_ACTIVITY_
Lay out every line of the material as a Markdown table with the columns "Row" and "Line," numbering the rows and skipping blank lines. Leave out the picture markers.

(Text transcribed from pages)
——

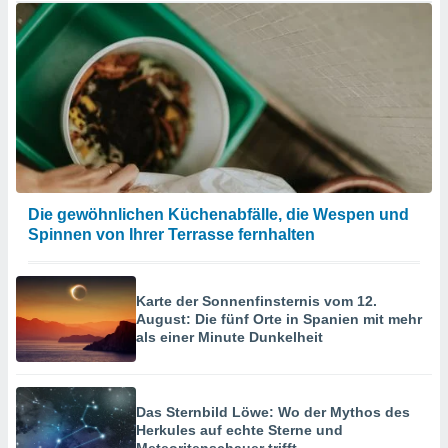
Die gewöhnlichen Küchenabfälle, die Wespen und
Spinnen von Ihrer Terrasse fernhalten
Karte der Sonnenfinsternis vom 12.
August: Die fünf Orte in Spanien mit mehr
als einer Minute Dunkelheit
Das Sternbild Löwe: Wo der Mythos des
Herkules auf echte Sterne und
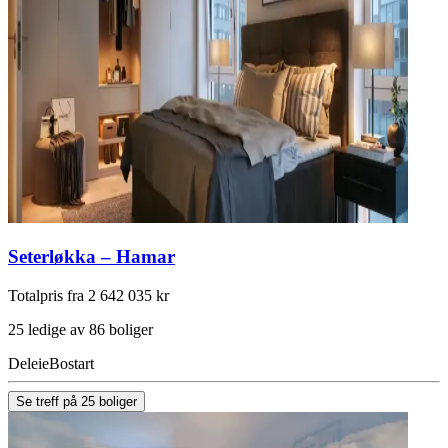
Seterløkka – Hamar
Totalpris fra 2 642 035 kr
25 ledige av 86 boliger
Deleie
Bostart
Se treff på 25 boliger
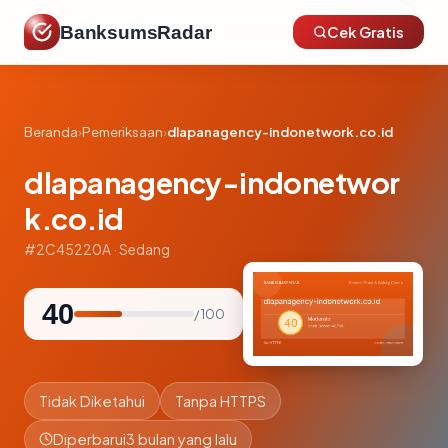
BanksumsRadar
Cek Gratis
Beranda
›
Pemeriksaan
›
dlapanagency-indonetwork.co.id
dlapanagency-indonetwor
k.co.id
#2C45220A · Sedang
40
/ 100
Tidak Diketahui
Tanpa HTTPS
Diperbarui
3 bulan yang lalu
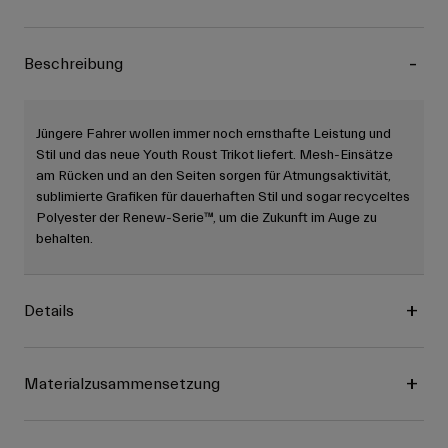
Beschreibung
Jüngere Fahrer wollen immer noch ernsthafte Leistung und
Stil und das neue Youth Roust Trikot liefert. Mesh-Einsätze
am Rücken und an den Seiten sorgen für Atmungsaktivität,
sublimierte Grafiken für dauerhaften Stil und sogar recyceltes
Polyester der Renew-Serie™, um die Zukunft im Auge zu
behalten.
Details
Materialzusammensetzung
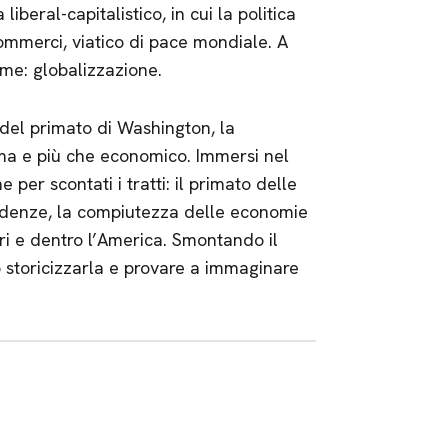
iberal-capitalistico, in cui la politica
commerci, viatico di pace mondiale. A
ome: globalizzazione.
si del primato di Washington, la
ima e più che economico. Immersi nel
er scontati i tratti: il primato delle
pendenze, la compiutezza delle economie
ori e dentro l’America. Smontando il
 storicizzarla e provare a immaginare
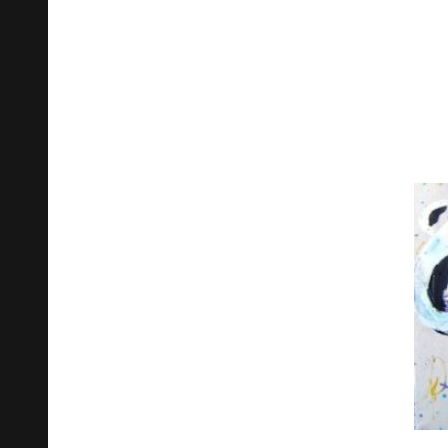
Арт-конкурс Campb
СУПzavod открыл 
звезд современног
«овощного» искус
31 августа на Винзаводе в
рамках международного
фестиваля промышленного
дизайна
Design Act 2010
,
состоялась церемония
открытия арт-выставки
Campbell’s® СУПzavod
, на
которой были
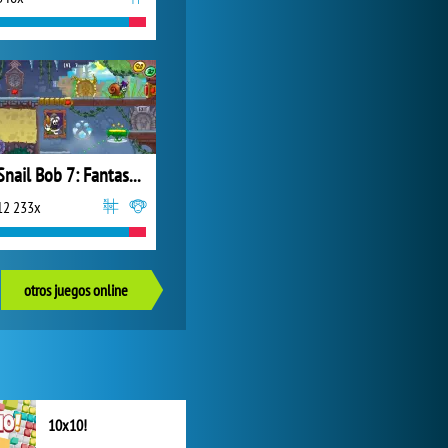
Snail Bob 7: Fantasy Story
12 233x
otros juegos online
10x10!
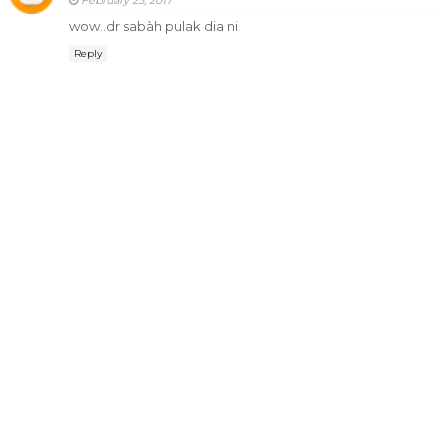
February 25, 2017
wow..dr sabàh pulak dia ni
Reply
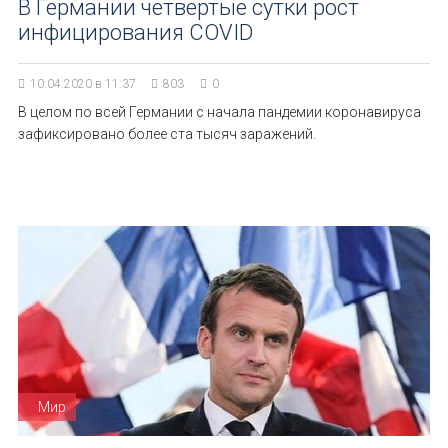
В Германии четвертые сутки рост
инфицирования COVID
10.04.2020 в 11:37
803
0
В целом по всей Германии с начала пандемии коронавируса
зафиксировано более ста тысяч заражений.
Мир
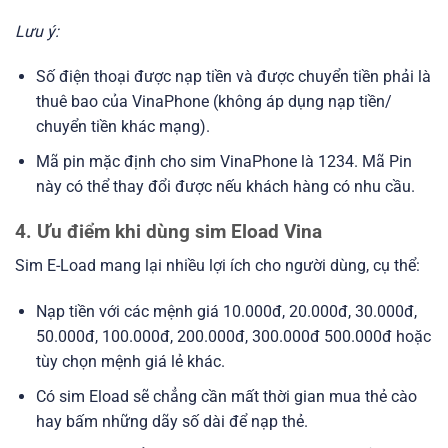
Lưu ý:
Số điện thoại được nạp tiền và được chuyển tiền phải là
thuê bao của VinaPhone (không áp dụng nạp tiền/
chuyển tiền khác mạng).
Mã pin mặc định cho sim VinaPhone là 1234. Mã Pin
này có thể thay đổi được nếu khách hàng có nhu cầu.
4. Ưu điểm khi dùng sim Eload Vina
Sim E-Load mang lại nhiều lợi ích cho người dùng, cụ thể:
Nạp tiền với các mệnh giá 10.000đ, 20.000đ, 30.000đ,
50.000đ, 100.000đ, 200.000đ, 300.000đ 500.000đ hoặc
tùy chọn mệnh giá lẻ khác.
Có sim Eload sẽ chẳng cần mất thời gian mua thẻ cào
hay bấm những dãy số dài để nạp thẻ.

——

_THE COMPLETED TASK_
| Row | Line |
|---|---|
| 1 | Die gewöhnlichen Küchenabfälle, die Wespen und |
| 2 | Spinnen von Ihrer Terrasse fernhalten |
| 3 | Karte der Sonnenfinsternis vom 12. |
| 4 | August: Die fünf Orte in Spanien mit mehr |
| 5 | als einer Minute Dunkelheit |
| 6 | Das Sternbild Löwe: Wo der Mythos des |
| 7 | Herkules auf echte Sterne und |
| 8 | Seterløkka – Hamar |
| 9 | Totalpris fra 2 642 035 kr |
| 10 | 25 ledige av 86 boliger |
| 11 | Deleie |
| 12 | Bostart |
| 13 | Se treff på 25 boliger |
| 14 | BanksumsRadar |
| 15 | Cek Gratis |
| 16 | Beranda |
| 17 | › |
| 18 | Pemeriksaan |
| 19 | › |
| 20 | dlapanagency-indonetwork.co.id |
| 21 | dlapanagency-indonetwor |
| 22 | k.co.id |
| 23 | #2C45220A · Sedang |
| 24 | 40 |
| 25 | / 100 |
| 26 | Tidak Diketahui |
| 27 | Tanpa HTTPS |
| 28 | Diperbarui |
| 29 | 3 bulan yang lalu |
| 30 | Beschreibung |
| 31 | Jüngere Fahrer wollen immer noch ernsthafte Leistung und |
| 32 | Stil und das neue Youth Roust Trikot liefert. Mesh-Einsätze |
| 33 | am Rücken und an den Seiten sorgen für Atmungsaktivität, |
| 34 | sublimierte Grafiken für dauerhaften Stil und sogar recyceltes |
| 35 | Polyester der Renew-Serie™, um die Zukunft im Auge zu |
| 36 | behalten. |
| 37 | Details |
| 38 | Materialzusammensetzung |
| 39 | iberal-capitalistico, in cui la politica |
| 40 | commerci, viatico di pace mondiale. A |
| 41 | ome: globalizzazione. |
| 42 | si del primato di Washington, la |
| 43 | ima e più che economico. Immersi nel |
| 44 | er scontati i tratti: il primato delle |
| 45 | pendenze, la compiutezza delle economie |
| 46 | ori e dentro l’America. Smontando il |
| 47 |  storicizzarla e provare a immaginare |
| 48 | Арт-конкурс Campb |
| 49 | СУПzavod открыл  |
| 50 | звезд современног |
| 51 | «овощного» искус |
| 52 | 31 августа на Винзаводе в |
| 53 | рамках международного |
| 54 | фестиваля промышленного |
| 55 | дизайна |
| 56 | Design Act 2010 |
| 57 | , |
| 58 | состоялась церемония |
| 59 | открытия арт-выставки |
| 60 | Campbell’s® СУПzavod |
| 61 | , на |
| 62 | которой были |
| 63 | Snail Bob 7: Fantasy Story |
| 64 | 12 233x |
| 65 | otros juegos online |
| 66 | 10x10! |
| 67 | February 25, 2017 |
| 68 | wow..dr sabàh pulak dia ni |
| 69 | Reply |
| 70 | В Германии четвертые сутки рост |
| 71 | инфицирования COVID |
| 72 | 10.04.2020 в 11:37 |
| 73 | 803 |
| 74 | 0 |
| 75 | В целом по всей Германии с начала пандемии коронавируса |
| 76 | зафиксировано более ста тысяч заражений. |
| 77 | Мир |
| 78 | Lưu ý: |
| 79 | Số điện thoại được nạp tiền và được chuyển tiền phải là |
| 80 | thuê bao của VinaPhone (không áp dụng nạp tiền/ |
| 81 | chuyển tiền khác mạng). |
| 82 | Mã pin mặc định cho sim VinaPhone là 1234. Mã Pin |
| 83 | này có thể thay đổi được nếu khách hàng có nhu cầu. |
| 84 | 4. Ưu điểm khi dùng sim Eload Vina |
| 85 | Sim E-Load mang lại nhiều lợi ích cho người dùng, cụ thể: |
| 86 | Nạp tiền với các mệnh giá 10.000đ, 20.000đ, 30.000đ, |
| 87 | 50.000đ, 100.000đ, 200.000đ, 300.000đ 500.000đ hoặc |
| 88 | tùy chọn mệnh giá lẻ khác. |
| 89 | Có sim Eload sẽ chẳng cần mất thời gian mua thẻ cào |
| 90 | hay bấm những dãy số dài để nạp thẻ. |